REQUIRED TASK A »
Answer these questions from the thread about sharing a Mac Mini:
(i) How many friends want to access the single Mac Mini at the same time?
(ii) How many logged-in GUI users at once does OS X support, according to the reply about using Putty?
(iii) How many Macs did the person who tested screen sharing have?

SELECTION »
►

I am very new to Mac. Just curios to know this: I have a single Mac MINI, which four of our friends want to access simultaneously from PC (not mac). Is it possible? Basically we will be developing iPad Applications using Objective C and OpenGL.

We have been doing so on PCs where we used Putty for accessing a server. This way we were able to cut hugely in terms of cost as we installed expensive softwares and hardware only on one system, (but we accessed it from many).


Thanking you in advance.

openglguy
 
The SDK for iPhone/OSX is mac only so the frameworks and such is not available on a PC. I believe you may be able to find an objective c compiler for the PC but since you don't have the SDK, it doesn't do you any good.

You need a mac to develop apps for OSX and the iPhone/iPad
 
Assuming you are happy with putty you can still remote into a Mac OSX box using that. The compilers and entire build process can be run from the command line. In general though you will hit things that require the full XCode GUI. And OSX only supports 1 logged in GUI user at once.
 
Hi,

I am very new to Mac. Just curios to know this: I have a single Mac MINI, which four of our friends want to access simultaneously from PC (not mac). Is it possible? Basically we will be developing iPad Applications using Objective C and OpenGL.

Why not write your code first for Windows using C++ and OpenGL, get it working, and then port it to the iPad?
 
Why not write your code first for Windows using C++ and OpenGL, get it working, and then port it to the iPad?

I suspect the work required to port C++ code will be sizable given how objective-c works.
 
I would be interested to see if setting up GnuStep stuff might make Objective-C development a little easier on non-Mac machines.
 
Make a user-account for everyone and let them VNC into the Mini (System Preferences->Sharing->Screen Sharing). Run fullscreen VNC on your PC - you have a really expensive terminal then.
Luckily, Mac OS X is Unix - which is multi-user by design.

Does that work? How many people can you have connected at one time?
 
Works on Solaris and FreeBSD, should work on Mac OS unless Apple significantly changed FreeBSD.

Please refrain from posting when you evidently have little idea about what you are posting about. MacOS X is just a skin that Apple dropped on top of FreeBSD. The two platforms have about as much in common as FreeBSD does with Solaris... at least between those two platforms you share the same display model (X11). MacOS X's display model does not match FreeBSD's at all, and that is a vital bit of information in this conversation.
 
This is exactly what I wanted to know. Did anyone try it?

I did, and it works. For trivial values of "works".

I have three Macs here, so I tried it with two separate computers, each one connecting to a third via screen-sharing (VNC). Each originator (client) is able to control the target Mac, but there is only a single graphical session, so their actions combine into one sequence of events. It's as if you plugged in a second mouse and keyboard, and let someone else use them at the same time you're trying to do your own work. It doesn't seem too productive to me.

◄

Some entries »
►

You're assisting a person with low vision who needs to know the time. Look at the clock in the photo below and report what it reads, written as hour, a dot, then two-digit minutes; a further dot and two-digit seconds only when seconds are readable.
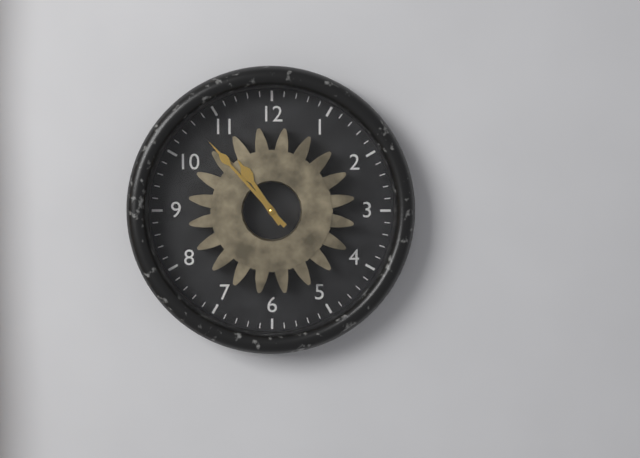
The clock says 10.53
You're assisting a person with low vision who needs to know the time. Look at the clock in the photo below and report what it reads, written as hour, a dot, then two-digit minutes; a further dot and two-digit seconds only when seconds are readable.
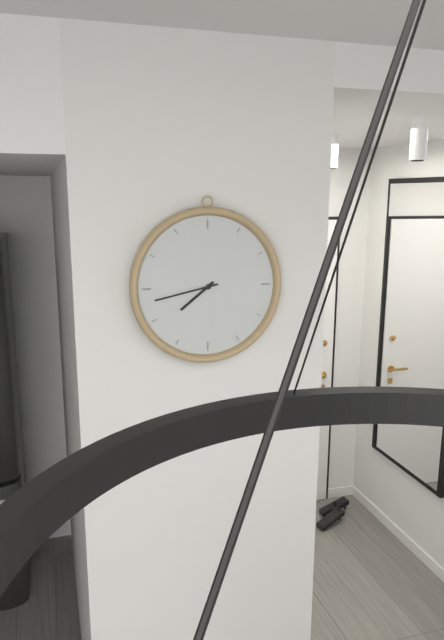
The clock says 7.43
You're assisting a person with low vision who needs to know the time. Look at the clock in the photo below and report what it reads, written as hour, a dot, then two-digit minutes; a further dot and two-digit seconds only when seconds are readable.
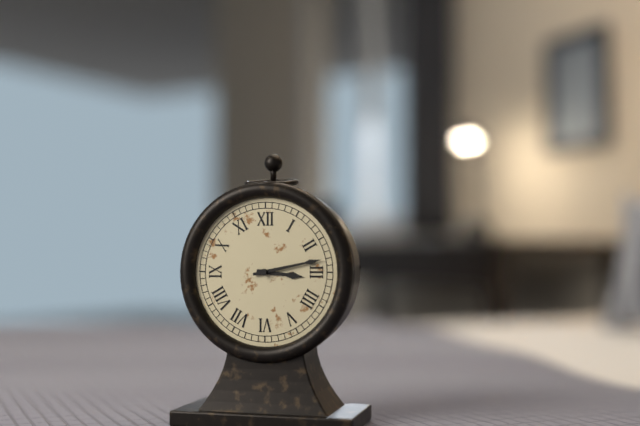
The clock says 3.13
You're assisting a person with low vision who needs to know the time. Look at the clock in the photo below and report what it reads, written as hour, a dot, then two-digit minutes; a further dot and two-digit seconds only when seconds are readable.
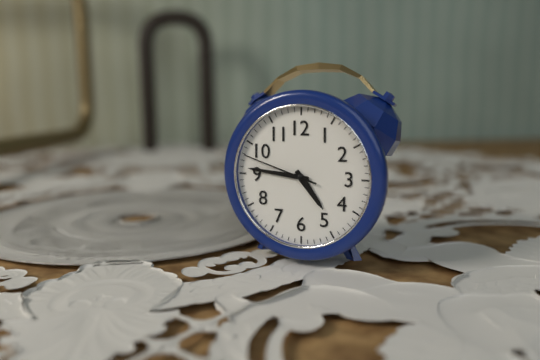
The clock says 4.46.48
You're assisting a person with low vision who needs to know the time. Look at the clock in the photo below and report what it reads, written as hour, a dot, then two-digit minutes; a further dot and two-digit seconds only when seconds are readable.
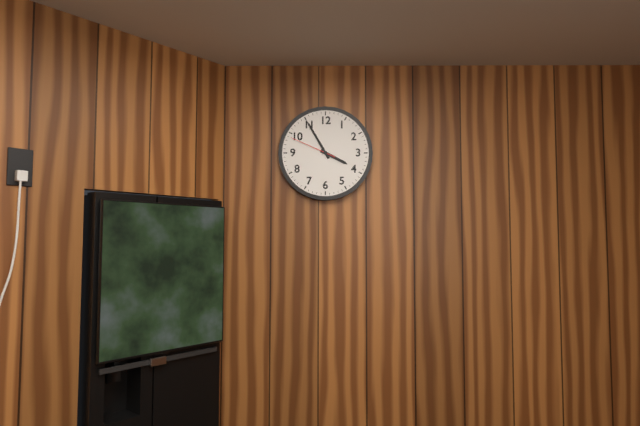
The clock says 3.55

◄
►

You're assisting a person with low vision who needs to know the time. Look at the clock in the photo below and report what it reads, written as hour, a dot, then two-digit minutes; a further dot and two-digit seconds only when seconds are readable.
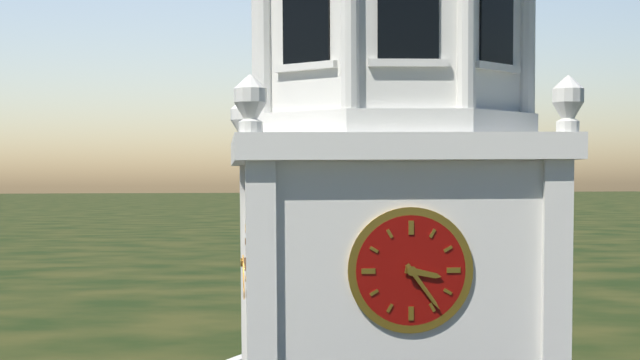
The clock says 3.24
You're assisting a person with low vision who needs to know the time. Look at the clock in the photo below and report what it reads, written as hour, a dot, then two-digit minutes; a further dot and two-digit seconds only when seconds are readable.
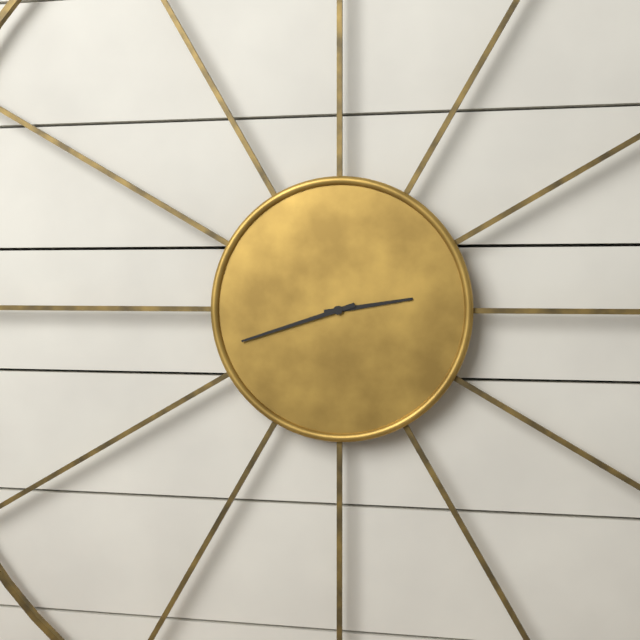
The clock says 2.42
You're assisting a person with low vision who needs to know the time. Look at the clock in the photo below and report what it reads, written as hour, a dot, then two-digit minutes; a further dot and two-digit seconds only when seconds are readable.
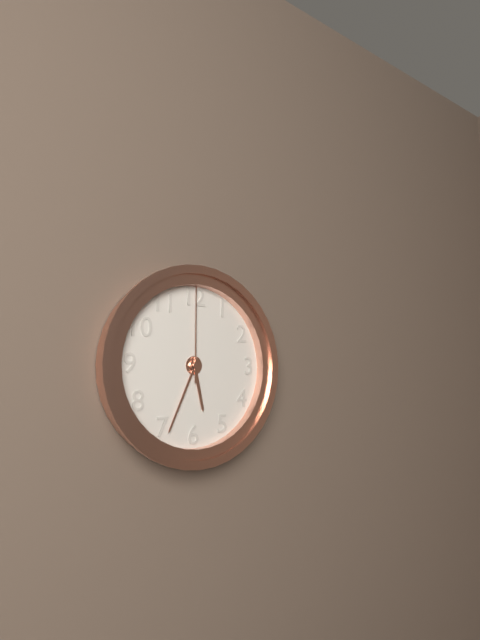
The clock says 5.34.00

◄

REQUIRED TASK B »
List every line of the entries that contains the word "says".

CORRECT RESULT A »
(i) Four.
(ii) One.
(iii) Three.

CORRECT RESULT B »
The clock says 10.53
The clock says 7.43
The clock says 3.13
The clock says 4.46.48
The clock says 3.55
The clock says 3.24
The clock says 2.42
The clock says 5.34.00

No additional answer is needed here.